BEGIN Document section


 

   

uncertainty regarding the effect of our Washington health plan’s being named an “apparently successful bidder” by the Health Care Authority of Washington in that state’s recent managed care procurement;

   

significant budget pressures on state governments which cause them to lower rates unexpectedly or to rescind expected rate increases, or their failure to maintain existing benefit packages or membership eligibility thresholds or criteria;

   

uncertainties regarding the impact of the Patient Protection and Affordable Care Act, including its possible repeal, judicial overturning of the individual insurance mandate or Medicaid expansion, the effect of various implementing regulations, and uncertainties regarding the impact of other federal or state health care and insurance reform measures;

   

management of our medical costs, including costs associated with unexpectedly severe or widespread illnesses such as influenza, and rates of utilization that are consistent with our expectations;

   

the success of our efforts to retain existing government contracts and to obtain new government contracts in connection with state requests for proposals (RFPs) in both existing and new states, and our ability to grow our revenues consistent with our expectations;

   

the accurate estimation of incurred but not reported medical costs across our health plans;

   

risks associated with the continued growth in new Medicaid and Medicare enrollees, and in dual eligible members;

   

retroactive adjustments to premium revenue or accounting estimates which require adjustment based upon subsequent developments;

   

the continuation and renewal of the government contracts of both our health plans and Molina Medicaid Solutions and the terms under which such contracts are renewed;

   

the timing of receipt and recognition of revenue and the amortization of expense under the state contracts of Molina Medicaid Solutions in Maine and Idaho;

   

government audits and reviews;

   

changes with respect to our provider contracts and the loss of providers;

   

the establishment, interpretation, and implementation of a federal or state medical cost expenditure floor as a percentage of the premiums we receive, administrative cost and profit ceilings, and profit sharing arrangements;

   

the interpretation and implementation of at-risk premium rules regarding the achievement of certain quality measures;

   

the successful integration of our acquisitions;

   

approval by state regulators of dividends and distributions by our health plan subsidiaries;

   

changes in funding under our contracts as a result of regulatory changes, programmatic adjustments, or other reforms;

   

high dollar claims related to catastrophic illness;

   

the favorable resolution of litigation, arbitration, or administrative proceedings, and the costs associated therewith;

   

restrictions and covenants in our credit facility;

   

the availability of financing to fund and capitalize our acquisitions and start-up activities and to meet our liquidity needs, and the costs and fees associated therewith;

   

a state’s failure to renew its federal Medicaid waiver;

   

an inadvertent unauthorized disclosure of protected health information by us or our business associates;

   

changes generally affecting the managed care or Medicaid management information systems industries;

   

increases in government surcharges, taxes, and assessments;

   

changes in general economic conditions, including unemployment rates;

and numerous other risk factors, including those discussed in our periodic reports and filings with the Securities and Exchange Commission. These reports can be accessed under the investor relations tab of our Company website or on the SEC’s website at www.sec.gov. Given these risks and uncertainties, we can give no assurances that our forward-looking statements will prove to be accurate, or that any other results or events projected or contemplated by our forward-looking statements will in fact occur, and we caution investors not to place undue reliance on these statements. All forward-looking statements in this release represent our judgment as of January 26, 2012, and we disclaim any obligation to update any forward-looking statements to conform the statement to actual results or changes in our expectations.

END Document section
BEGIN Listed records

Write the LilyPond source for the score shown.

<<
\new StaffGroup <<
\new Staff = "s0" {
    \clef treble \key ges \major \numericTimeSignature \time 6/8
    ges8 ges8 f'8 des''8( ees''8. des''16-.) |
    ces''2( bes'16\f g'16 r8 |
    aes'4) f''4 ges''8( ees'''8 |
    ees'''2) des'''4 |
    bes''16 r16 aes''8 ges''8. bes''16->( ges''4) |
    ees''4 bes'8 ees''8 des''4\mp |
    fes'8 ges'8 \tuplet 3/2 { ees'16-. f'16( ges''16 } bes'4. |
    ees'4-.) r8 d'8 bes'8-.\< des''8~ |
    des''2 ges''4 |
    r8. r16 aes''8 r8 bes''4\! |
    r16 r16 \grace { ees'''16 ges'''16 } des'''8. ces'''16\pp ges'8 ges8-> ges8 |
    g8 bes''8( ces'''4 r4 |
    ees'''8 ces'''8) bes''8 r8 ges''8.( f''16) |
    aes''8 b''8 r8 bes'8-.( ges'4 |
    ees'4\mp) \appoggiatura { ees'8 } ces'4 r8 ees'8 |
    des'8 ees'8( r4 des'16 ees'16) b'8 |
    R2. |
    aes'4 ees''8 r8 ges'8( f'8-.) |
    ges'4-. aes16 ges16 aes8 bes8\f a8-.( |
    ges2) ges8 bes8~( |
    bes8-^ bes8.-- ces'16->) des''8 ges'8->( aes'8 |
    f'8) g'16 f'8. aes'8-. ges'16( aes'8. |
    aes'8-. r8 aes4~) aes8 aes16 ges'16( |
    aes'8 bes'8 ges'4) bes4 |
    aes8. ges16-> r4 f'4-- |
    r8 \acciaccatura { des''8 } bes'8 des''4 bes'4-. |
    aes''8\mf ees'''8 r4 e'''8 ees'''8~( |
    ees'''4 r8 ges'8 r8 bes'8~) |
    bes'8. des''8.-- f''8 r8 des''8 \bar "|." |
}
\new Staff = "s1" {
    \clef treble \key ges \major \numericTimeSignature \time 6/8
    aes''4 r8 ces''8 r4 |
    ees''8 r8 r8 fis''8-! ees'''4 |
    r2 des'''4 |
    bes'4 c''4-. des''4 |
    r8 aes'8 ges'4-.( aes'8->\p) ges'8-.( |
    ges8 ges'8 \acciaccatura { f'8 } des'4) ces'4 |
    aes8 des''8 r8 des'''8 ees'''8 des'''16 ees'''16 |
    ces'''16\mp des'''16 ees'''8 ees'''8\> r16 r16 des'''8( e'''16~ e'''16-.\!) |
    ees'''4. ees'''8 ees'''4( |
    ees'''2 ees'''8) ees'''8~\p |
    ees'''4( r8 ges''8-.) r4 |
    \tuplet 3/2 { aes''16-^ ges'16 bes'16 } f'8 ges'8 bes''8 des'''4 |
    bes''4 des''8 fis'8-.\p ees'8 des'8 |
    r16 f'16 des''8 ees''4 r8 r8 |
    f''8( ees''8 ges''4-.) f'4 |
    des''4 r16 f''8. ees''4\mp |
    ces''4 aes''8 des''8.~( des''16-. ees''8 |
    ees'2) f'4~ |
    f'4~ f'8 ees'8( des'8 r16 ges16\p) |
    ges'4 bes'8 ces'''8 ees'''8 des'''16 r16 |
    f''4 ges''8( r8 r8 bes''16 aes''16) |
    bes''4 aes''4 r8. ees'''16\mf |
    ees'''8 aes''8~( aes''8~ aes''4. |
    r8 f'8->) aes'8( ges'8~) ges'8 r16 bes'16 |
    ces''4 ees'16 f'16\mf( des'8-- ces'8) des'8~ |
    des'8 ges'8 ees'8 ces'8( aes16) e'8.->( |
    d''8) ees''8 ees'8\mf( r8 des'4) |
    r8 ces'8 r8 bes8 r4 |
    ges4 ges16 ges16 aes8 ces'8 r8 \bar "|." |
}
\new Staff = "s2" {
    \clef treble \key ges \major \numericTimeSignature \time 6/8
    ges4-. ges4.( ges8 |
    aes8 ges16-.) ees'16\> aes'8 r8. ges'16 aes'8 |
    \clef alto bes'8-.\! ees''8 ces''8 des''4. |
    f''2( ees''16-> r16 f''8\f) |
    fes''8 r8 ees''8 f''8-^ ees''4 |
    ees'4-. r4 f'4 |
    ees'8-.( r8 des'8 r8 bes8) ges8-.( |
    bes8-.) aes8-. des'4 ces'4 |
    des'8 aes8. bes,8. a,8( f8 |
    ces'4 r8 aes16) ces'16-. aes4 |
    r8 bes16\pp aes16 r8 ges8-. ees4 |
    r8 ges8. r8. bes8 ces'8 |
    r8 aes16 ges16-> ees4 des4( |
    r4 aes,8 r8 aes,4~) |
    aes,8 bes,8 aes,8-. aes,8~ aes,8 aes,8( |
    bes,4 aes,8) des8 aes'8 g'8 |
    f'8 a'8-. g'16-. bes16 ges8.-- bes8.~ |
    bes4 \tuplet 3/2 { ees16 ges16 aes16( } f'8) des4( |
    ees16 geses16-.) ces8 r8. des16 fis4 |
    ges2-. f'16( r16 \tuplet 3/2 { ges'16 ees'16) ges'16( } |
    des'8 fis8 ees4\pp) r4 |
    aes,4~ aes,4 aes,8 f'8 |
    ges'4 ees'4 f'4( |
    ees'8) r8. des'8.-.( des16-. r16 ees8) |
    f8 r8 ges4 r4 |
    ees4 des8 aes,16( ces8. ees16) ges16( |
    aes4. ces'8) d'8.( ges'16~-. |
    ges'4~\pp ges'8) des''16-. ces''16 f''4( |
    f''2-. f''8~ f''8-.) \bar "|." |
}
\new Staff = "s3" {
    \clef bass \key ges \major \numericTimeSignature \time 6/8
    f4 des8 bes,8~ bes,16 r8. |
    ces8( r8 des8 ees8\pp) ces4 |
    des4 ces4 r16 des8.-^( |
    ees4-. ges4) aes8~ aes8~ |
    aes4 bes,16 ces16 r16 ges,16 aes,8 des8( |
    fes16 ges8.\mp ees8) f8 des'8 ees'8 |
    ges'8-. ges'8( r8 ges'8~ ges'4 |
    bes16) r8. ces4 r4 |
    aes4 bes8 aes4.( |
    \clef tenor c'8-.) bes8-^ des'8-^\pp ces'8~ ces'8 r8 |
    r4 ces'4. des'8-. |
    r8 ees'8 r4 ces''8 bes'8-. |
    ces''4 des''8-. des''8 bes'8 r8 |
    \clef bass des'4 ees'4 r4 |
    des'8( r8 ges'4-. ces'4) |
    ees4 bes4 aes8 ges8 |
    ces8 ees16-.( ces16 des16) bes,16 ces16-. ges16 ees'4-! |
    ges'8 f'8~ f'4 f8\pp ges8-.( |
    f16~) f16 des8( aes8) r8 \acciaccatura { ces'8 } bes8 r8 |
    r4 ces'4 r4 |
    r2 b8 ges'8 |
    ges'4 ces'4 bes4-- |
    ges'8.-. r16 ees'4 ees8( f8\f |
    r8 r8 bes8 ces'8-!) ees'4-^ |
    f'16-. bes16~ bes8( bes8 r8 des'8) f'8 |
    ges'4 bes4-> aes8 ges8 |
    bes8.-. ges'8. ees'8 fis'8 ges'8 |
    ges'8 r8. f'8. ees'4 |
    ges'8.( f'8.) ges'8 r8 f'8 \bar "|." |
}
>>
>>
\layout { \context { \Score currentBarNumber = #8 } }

END Listed records

Activities:
- A) Name every U.S. state the forward-looking statements section mentions by name.
- B) Translate this sentence from the forward-looking statements section into Spanish: "These reports can be accessed under the investor relations tab of our Company website or on the SEC’s website at www.sec.gov."

Results for each task:
- A) Washington, Maine, Idaho

- B) Estos informes se pueden consultar en la pestaña de relaciones con inversionistas del sitio web de nuestra Compañía o en el sitio web de la SEC en www.sec.gov.